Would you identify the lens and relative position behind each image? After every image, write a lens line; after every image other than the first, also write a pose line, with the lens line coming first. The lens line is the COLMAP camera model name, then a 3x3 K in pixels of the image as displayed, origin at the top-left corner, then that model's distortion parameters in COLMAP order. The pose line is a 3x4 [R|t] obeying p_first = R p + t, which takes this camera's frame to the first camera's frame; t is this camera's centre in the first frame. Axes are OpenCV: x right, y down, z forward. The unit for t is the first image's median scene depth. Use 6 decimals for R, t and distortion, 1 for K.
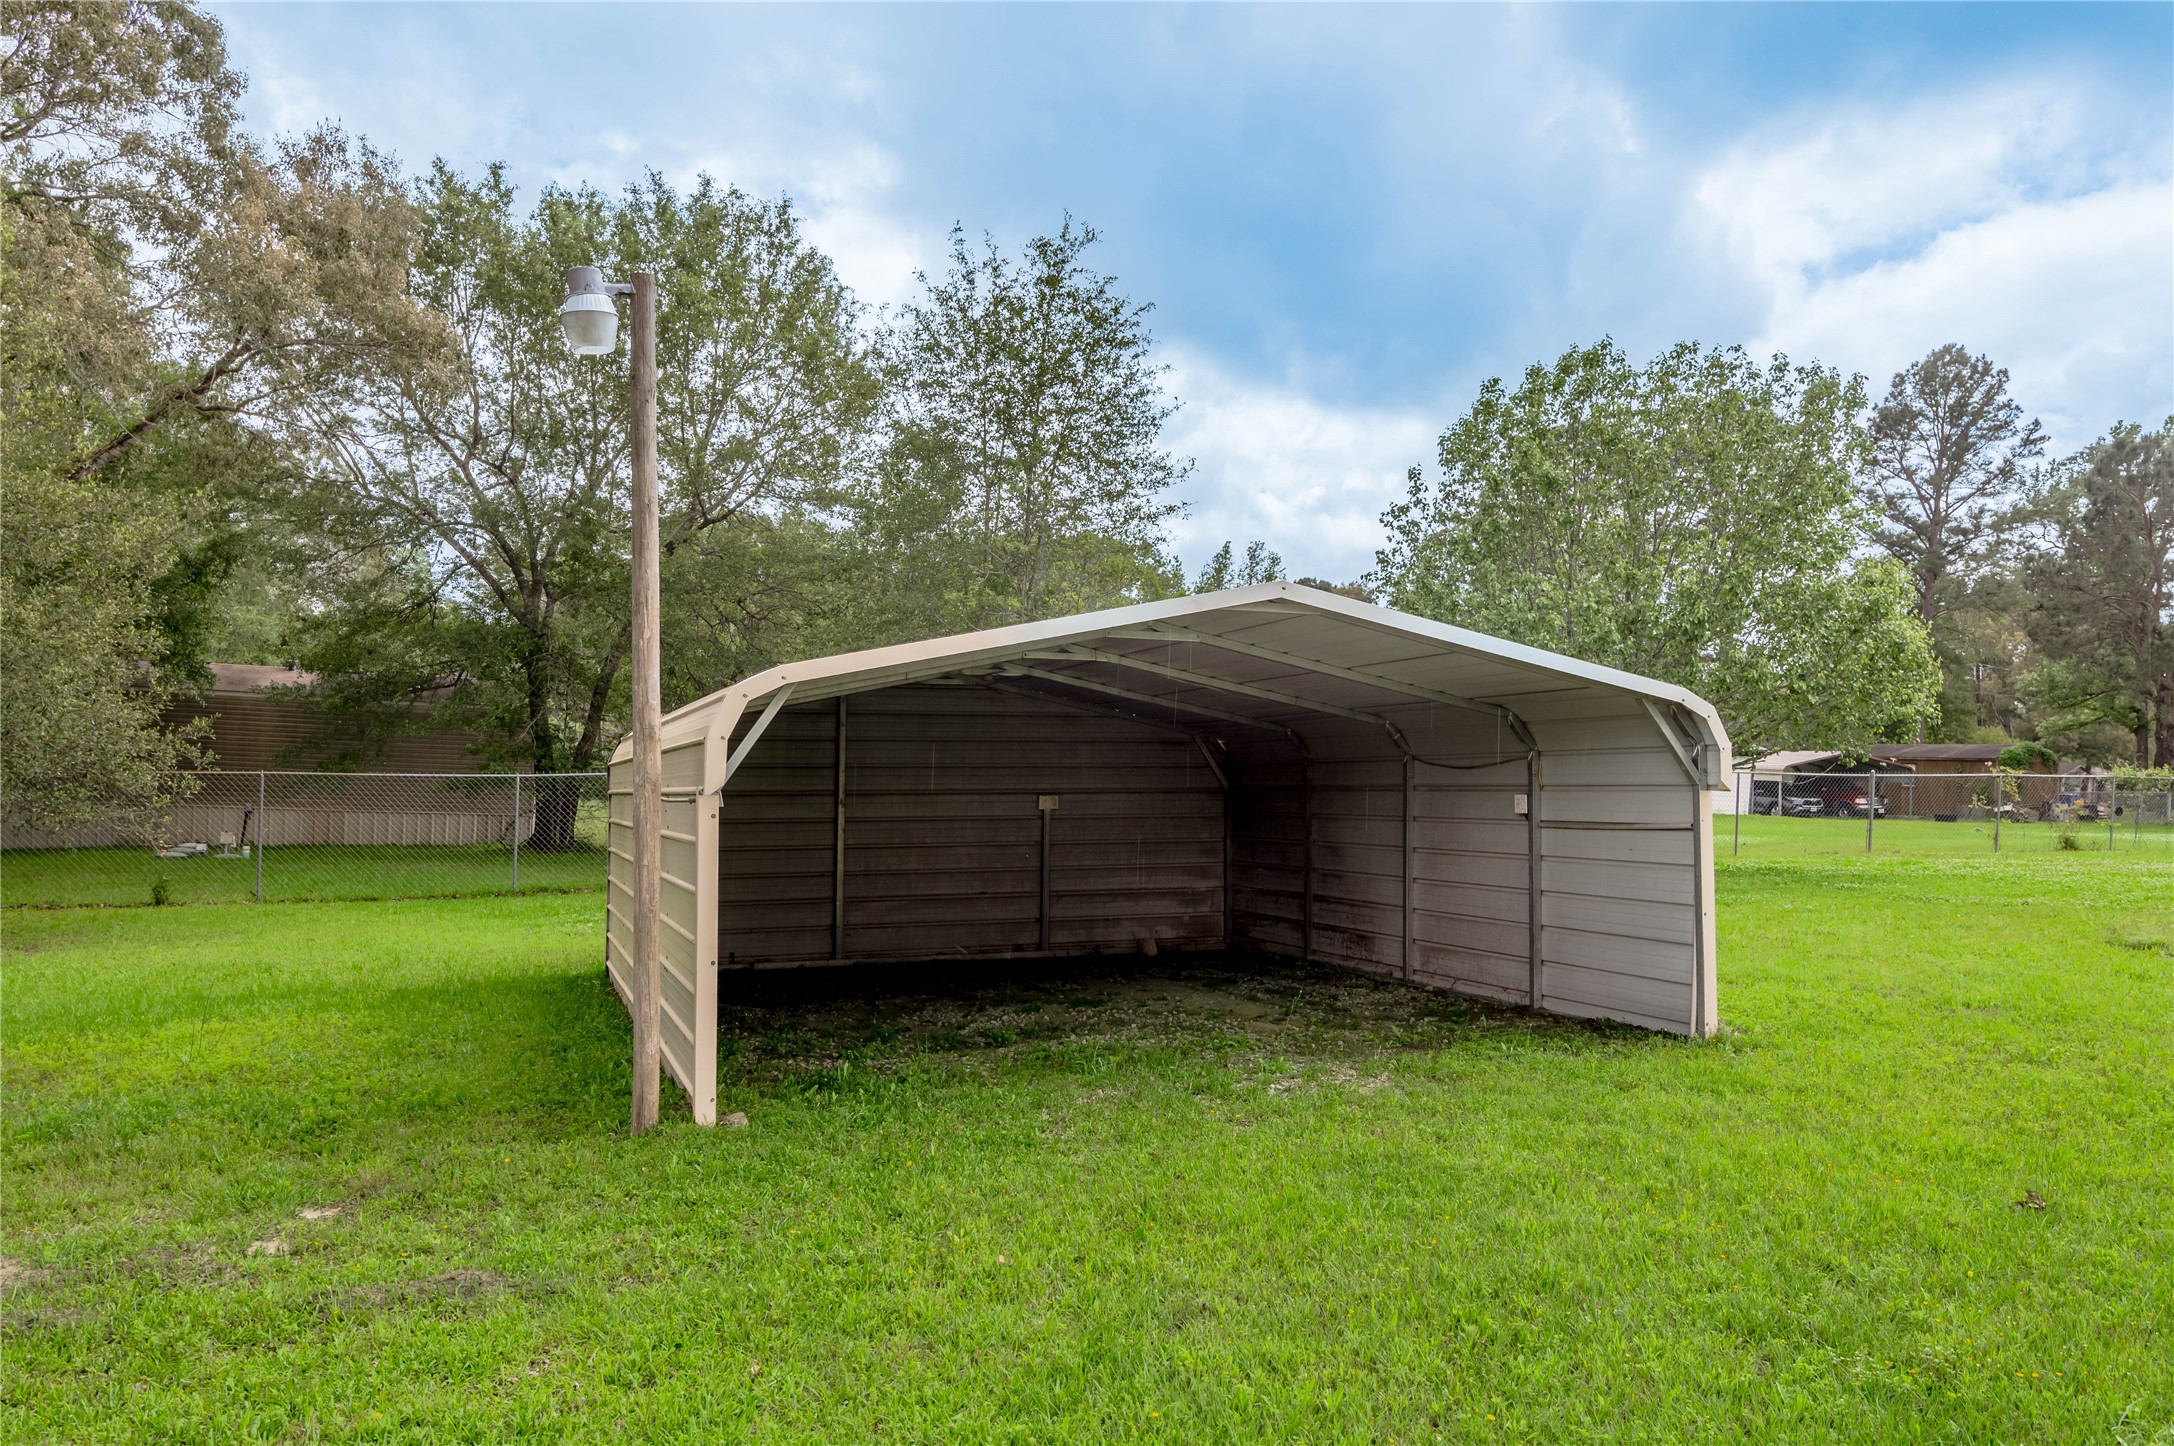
lens RADIAL K [[1477.7, 0, 1087.9], [0, 1477.7, 786.3], [0, 0, 1]] dist [0.001791, 0.000756]
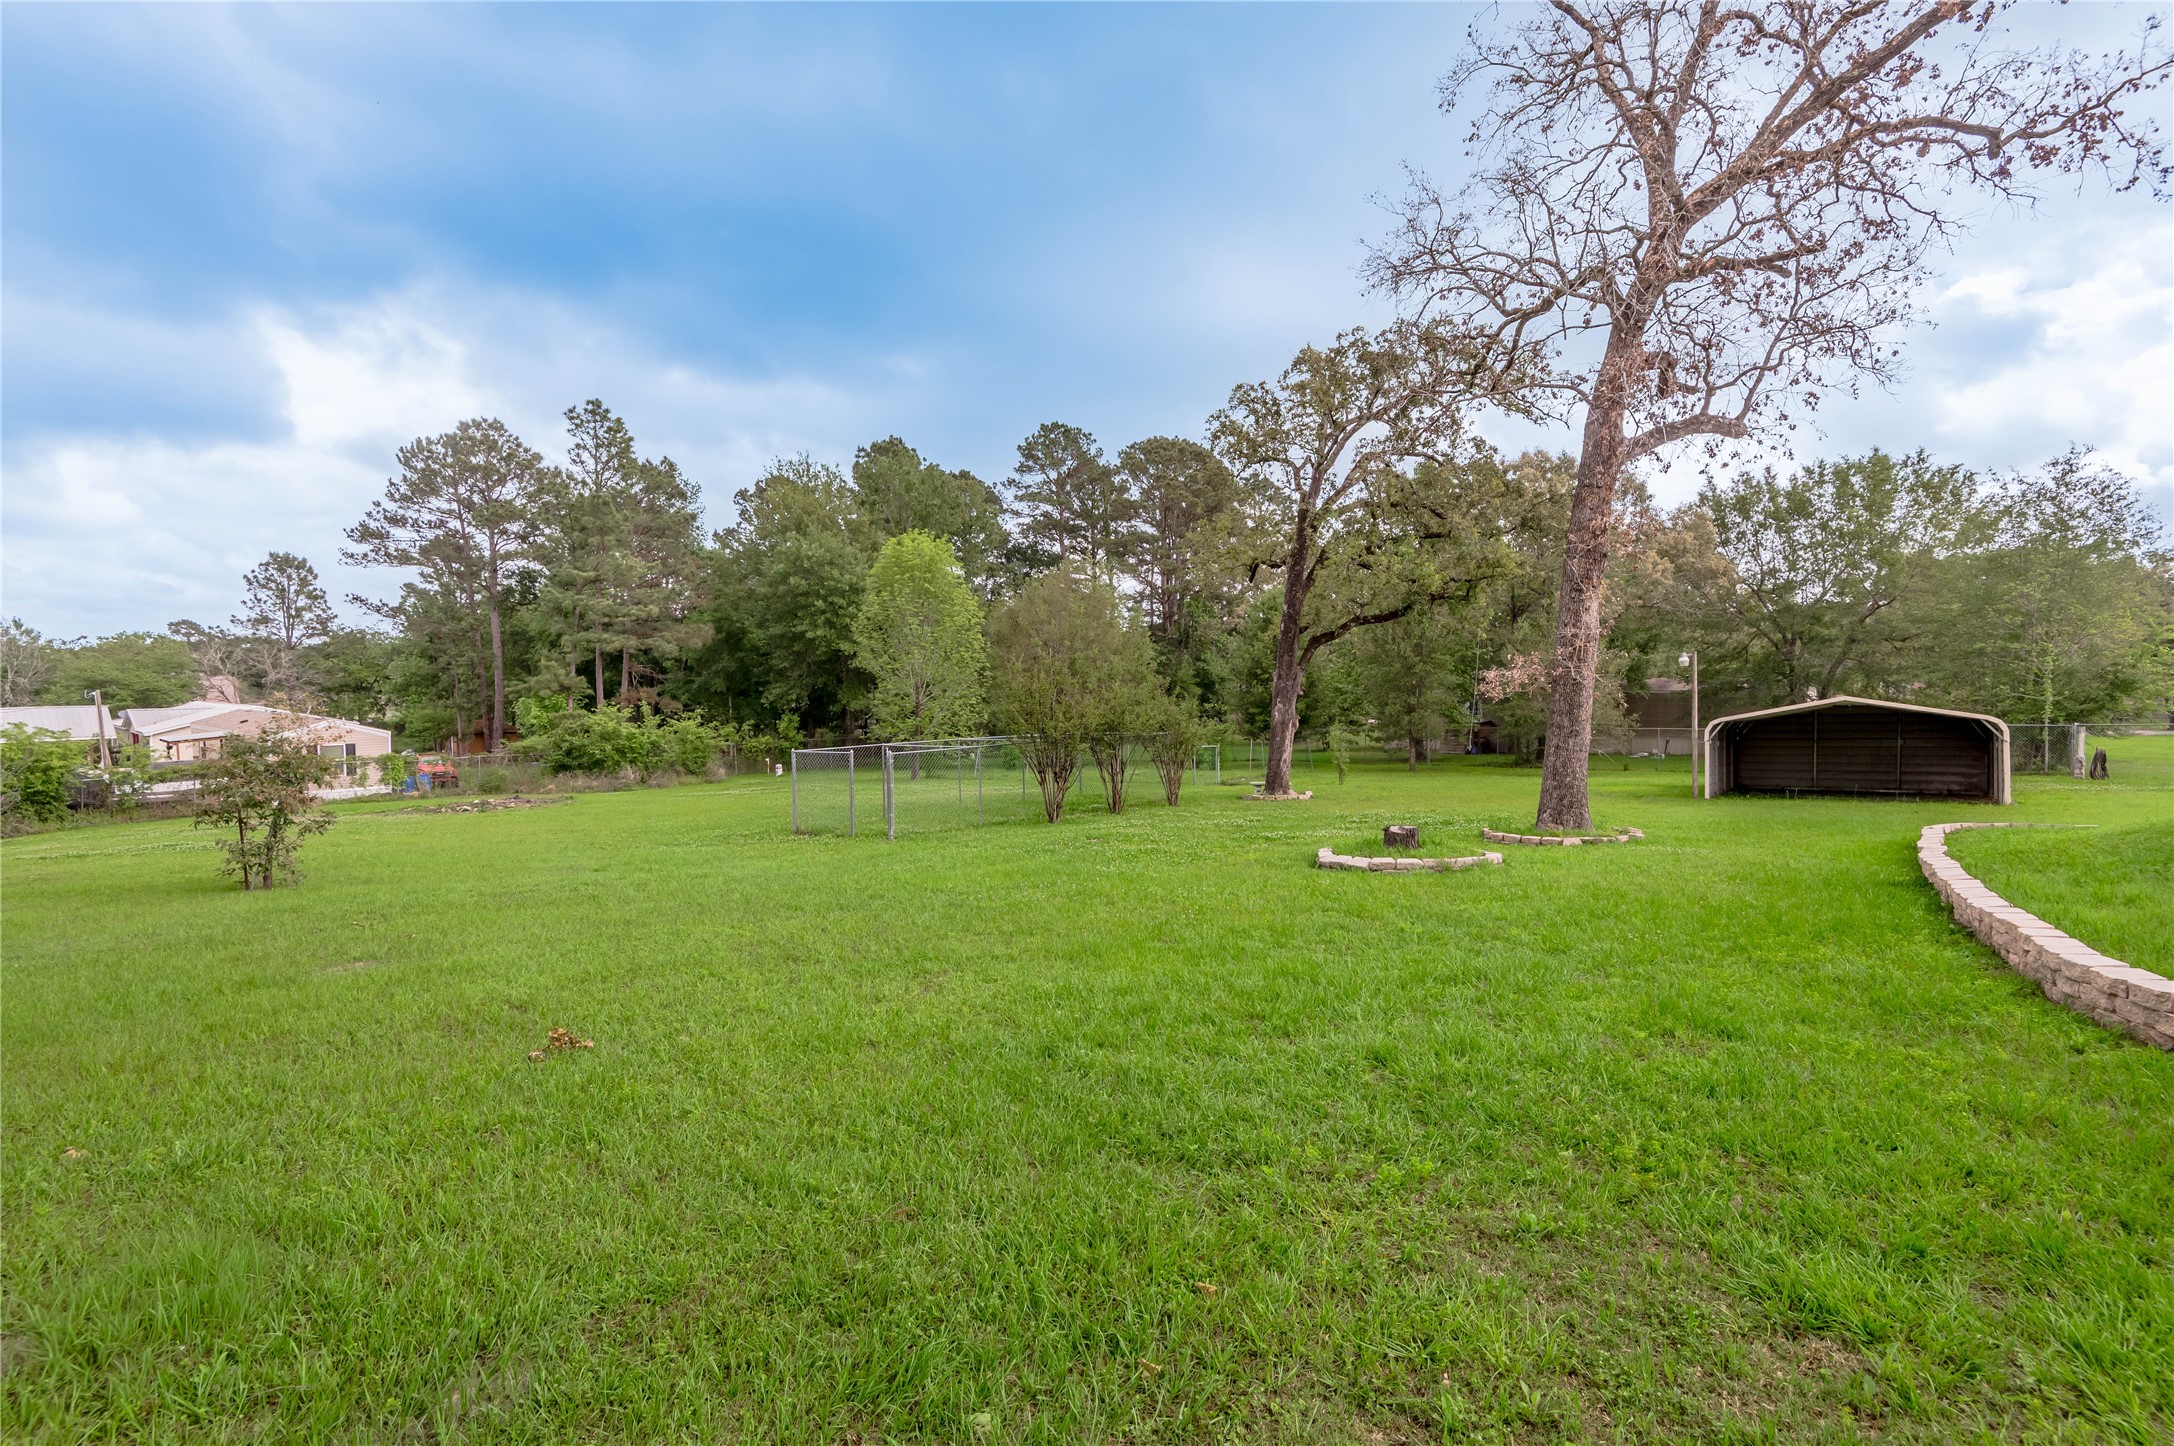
lens RADIAL K [[1017.5, 0, 1080.1], [0, 1017.5, 741.5], [0, 0, 1]] dist [0.016672, -0.000435]
pose [[0.483860, 0.011540, -0.875069, 0.983189], [0.006882, 0.999832, 0.016991, -0.036872], [0.875118, -0.014243, 0.483700, -1.470053]]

**Exercise objective**
From the first line to the last, retype the data exactly, but omit every image.

**Finished exercise**
Would you identify the lens and relative position behind each image? After every image, write a lens line; after every image other than the first, also write a pose line, with the lens line coming first. The lens line is the COLMAP camera model name, then a 3x3 K in pixels of the image as displayed, origin at the top-left corner, then that model's distortion parameters in COLMAP order. The pose line is a 3x4 [R|t] obeying p_first = R p + t, which takes this camera's frame to the first camera's frame; t is this camera's centre in the first frame. Axes are OpenCV: x right, y down, z forward. The unit for t is the first image's median scene depth. Use 6 decimals for R, t and distortion, 1 for K.
lens RADIAL K [[1477.7, 0, 1087.9], [0, 1477.7, 786.3], [0, 0, 1]] dist [0.001791, 0.000756]
lens RADIAL K [[1017.5, 0, 1080.1], [0, 1017.5, 741.5], [0, 0, 1]] dist [0.016672, -0.000435]
pose [[0.483860, 0.011540, -0.875069, 0.983189], [0.006882, 0.999832, 0.016991, -0.036872], [0.875118, -0.014243, 0.483700, -1.470053]]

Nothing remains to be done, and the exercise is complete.